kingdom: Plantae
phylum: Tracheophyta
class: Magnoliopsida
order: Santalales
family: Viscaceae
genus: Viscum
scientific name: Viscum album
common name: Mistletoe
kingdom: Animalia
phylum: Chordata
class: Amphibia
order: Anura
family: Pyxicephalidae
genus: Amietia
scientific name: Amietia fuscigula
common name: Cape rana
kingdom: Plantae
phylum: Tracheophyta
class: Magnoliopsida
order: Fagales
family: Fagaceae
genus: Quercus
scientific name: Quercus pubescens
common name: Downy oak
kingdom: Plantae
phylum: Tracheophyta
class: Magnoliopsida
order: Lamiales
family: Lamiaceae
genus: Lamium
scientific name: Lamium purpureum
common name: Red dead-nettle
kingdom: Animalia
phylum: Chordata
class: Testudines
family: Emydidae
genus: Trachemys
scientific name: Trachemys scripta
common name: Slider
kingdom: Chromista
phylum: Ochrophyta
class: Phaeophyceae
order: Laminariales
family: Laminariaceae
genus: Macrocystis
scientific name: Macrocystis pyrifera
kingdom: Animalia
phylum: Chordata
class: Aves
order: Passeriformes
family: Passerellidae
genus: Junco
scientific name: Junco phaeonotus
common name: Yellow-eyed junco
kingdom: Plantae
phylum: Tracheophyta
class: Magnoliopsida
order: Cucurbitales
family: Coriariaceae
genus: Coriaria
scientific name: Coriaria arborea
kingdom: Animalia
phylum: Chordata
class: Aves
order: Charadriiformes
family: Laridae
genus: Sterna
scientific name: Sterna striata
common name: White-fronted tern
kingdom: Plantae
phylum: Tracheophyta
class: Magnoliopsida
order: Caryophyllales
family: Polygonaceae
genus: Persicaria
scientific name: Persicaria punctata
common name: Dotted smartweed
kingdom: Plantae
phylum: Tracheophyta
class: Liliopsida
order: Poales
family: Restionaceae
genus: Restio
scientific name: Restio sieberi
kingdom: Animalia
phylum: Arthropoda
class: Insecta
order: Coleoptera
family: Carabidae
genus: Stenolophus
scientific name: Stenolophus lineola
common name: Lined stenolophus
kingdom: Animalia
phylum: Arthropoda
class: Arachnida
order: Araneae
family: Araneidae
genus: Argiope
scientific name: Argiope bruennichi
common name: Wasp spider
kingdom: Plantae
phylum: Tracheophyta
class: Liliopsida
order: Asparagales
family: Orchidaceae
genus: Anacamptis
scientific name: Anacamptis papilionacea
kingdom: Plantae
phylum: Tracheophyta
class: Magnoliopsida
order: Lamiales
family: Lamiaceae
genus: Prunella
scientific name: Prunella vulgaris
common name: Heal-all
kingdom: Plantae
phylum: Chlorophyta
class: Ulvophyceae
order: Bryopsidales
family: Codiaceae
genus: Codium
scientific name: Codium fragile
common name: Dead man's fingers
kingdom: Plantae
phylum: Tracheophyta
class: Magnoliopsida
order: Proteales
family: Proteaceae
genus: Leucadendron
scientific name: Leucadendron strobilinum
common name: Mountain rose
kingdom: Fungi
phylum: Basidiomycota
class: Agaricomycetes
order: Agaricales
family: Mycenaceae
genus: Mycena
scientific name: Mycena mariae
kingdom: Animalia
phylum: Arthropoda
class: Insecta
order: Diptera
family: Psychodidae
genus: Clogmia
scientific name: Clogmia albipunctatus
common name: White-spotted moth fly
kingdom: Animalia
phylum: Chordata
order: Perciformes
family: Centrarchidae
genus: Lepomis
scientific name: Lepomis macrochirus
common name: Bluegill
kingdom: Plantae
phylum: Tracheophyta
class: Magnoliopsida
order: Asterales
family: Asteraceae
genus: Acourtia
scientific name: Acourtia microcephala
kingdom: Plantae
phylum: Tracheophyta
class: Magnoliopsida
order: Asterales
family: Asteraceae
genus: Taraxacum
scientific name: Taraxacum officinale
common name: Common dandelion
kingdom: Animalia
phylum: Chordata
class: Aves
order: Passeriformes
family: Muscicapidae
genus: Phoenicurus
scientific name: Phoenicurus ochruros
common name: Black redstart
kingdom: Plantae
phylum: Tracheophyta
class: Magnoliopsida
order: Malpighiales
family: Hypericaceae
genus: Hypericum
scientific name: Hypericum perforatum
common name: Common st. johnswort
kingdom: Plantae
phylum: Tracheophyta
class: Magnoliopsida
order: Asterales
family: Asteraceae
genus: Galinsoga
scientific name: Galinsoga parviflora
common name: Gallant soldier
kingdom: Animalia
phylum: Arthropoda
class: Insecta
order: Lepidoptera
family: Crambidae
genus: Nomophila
◆ ◆ ◆ ◆ ◆ ◆ ◆
What to work on: Copy out every line of the records above, keeping each word, capital and punctuation mark unchanged.

Answer for the task:
kingdom: Plantae
phylum: Tracheophyta
class: Magnoliopsida
order: Santalales
family: Viscaceae
genus: Viscum
scientific name: Viscum album
common name: Mistletoe
kingdom: Animalia
phylum: Chordata
class: Amphibia
order: Anura
family: Pyxicephalidae
genus: Amietia
scientific name: Amietia fuscigula
common name: Cape rana
kingdom: Plantae
phylum: Tracheophyta
class: Magnoliopsida
order: Fagales
family: Fagaceae
genus: Quercus
scientific name: Quercus pubescens
common name: Downy oak
kingdom: Plantae
phylum: Tracheophyta
class: Magnoliopsida
order: Lamiales
family: Lamiaceae
genus: Lamium
scientific name: Lamium purpureum
common name: Red dead-nettle
kingdom: Animalia
phylum: Chordata
class: Testudines
family: Emydidae
genus: Trachemys
scientific name: Trachemys scripta
common name: Slider
kingdom: Chromista
phylum: Ochrophyta
class: Phaeophyceae
order: Laminariales
family: Laminariaceae
genus: Macrocystis
scientific name: Macrocystis pyrifera
kingdom: Animalia
phylum: Chordata
class: Aves
order: Passeriformes
family: Passerellidae
genus: Junco
scientific name: Junco phaeonotus
common name: Yellow-eyed junco
kingdom: Plantae
phylum: Tracheophyta
class: Magnoliopsida
order: Cucurbitales
family: Coriariaceae
genus: Coriaria
scientific name: Coriaria arborea
kingdom: Animalia
phylum: Chordata
class: Aves
order: Charadriiformes
family: Laridae
genus: Sterna
scientific name: Sterna striata
common name: White-fronted tern
kingdom: Plantae
phylum: Tracheophyta
class: Magnoliopsida
order: Caryophyllales
family: Polygonaceae
genus: Persicaria
scientific name: Persicaria punctata
common name: Dotted smartweed
kingdom: Plantae
phylum: Tracheophyta
class: Liliopsida
order: Poales
family: Restionaceae
genus: Restio
scientific name: Restio sieberi
kingdom: Animalia
phylum: Arthropoda
class: Insecta
order: Coleoptera
family: Carabidae
genus: Stenolophus
scientific name: Stenolophus lineola
common name: Lined stenolophus
kingdom: Animalia
phylum: Arthropoda
class: Arachnida
order: Araneae
family: Araneidae
genus: Argiope
scientific name: Argiope bruennichi
common name: Wasp spider
kingdom: Plantae
phylum: Tracheophyta
class: Liliopsida
order: Asparagales
family: Orchidaceae
genus: Anacamptis
scientific name: Anacamptis papilionacea
kingdom: Plantae
phylum: Tracheophyta
class: Magnoliopsida
order: Lamiales
family: Lamiaceae
genus: Prunella
scientific name: Prunella vulgaris
common name: Heal-all
kingdom: Plantae
phylum: Chlorophyta
class: Ulvophyceae
order: Bryopsidales
family: Codiaceae
genus: Codium
scientific name: Codium fragile
common name: Dead man's fingers
kingdom: Plantae
phylum: Tracheophyta
class: Magnoliopsida
order: Proteales
family: Proteaceae
genus: Leucadendron
scientific name: Leucadendron strobilinum
common name: Mountain rose
kingdom: Fungi
phylum: Basidiomycota
class: Agaricomycetes
order: Agaricales
family: Mycenaceae
genus: Mycena
scientific name: Mycena mariae
kingdom: Animalia
phylum: Arthropoda
class: Insecta
order: Diptera
family: Psychodidae
genus: Clogmia
scientific name: Clogmia albipunctatus
common name: White-spotted moth fly
kingdom: Animalia
phylum: Chordata
order: Perciformes
family: Centrarchidae
genus: Lepomis
scientific name: Lepomis macrochirus
common name: Bluegill
kingdom: Plantae
phylum: Tracheophyta
class: Magnoliopsida
order: Asterales
family: Asteraceae
genus: Acourtia
scientific name: Acourtia microcephala
kingdom: Plantae
phylum: Tracheophyta
class: Magnoliopsida
order: Asterales
family: Asteraceae
genus: Taraxacum
scientific name: Taraxacum officinale
common name: Common dandelion
kingdom: Animalia
phylum: Chordata
class: Aves
order: Passeriformes
family: Muscicapidae
genus: Phoenicurus
scientific name: Phoenicurus ochruros
common name: Black redstart
kingdom: Plantae
phylum: Tracheophyta
class: Magnoliopsida
order: Malpighiales
family: Hypericaceae
genus: Hypericum
scientific name: Hypericum perforatum
common name: Common st. johnswort
kingdom: Plantae
phylum: Tracheophyta
class: Magnoliopsida
order: Asterales
family: Asteraceae
genus: Galinsoga
scientific name: Galinsoga parviflora
common name: Gallant soldier
kingdom: Animalia
phylum: Arthropoda
class: Insecta
order: Lepidoptera
family: Crambidae
genus: Nomophila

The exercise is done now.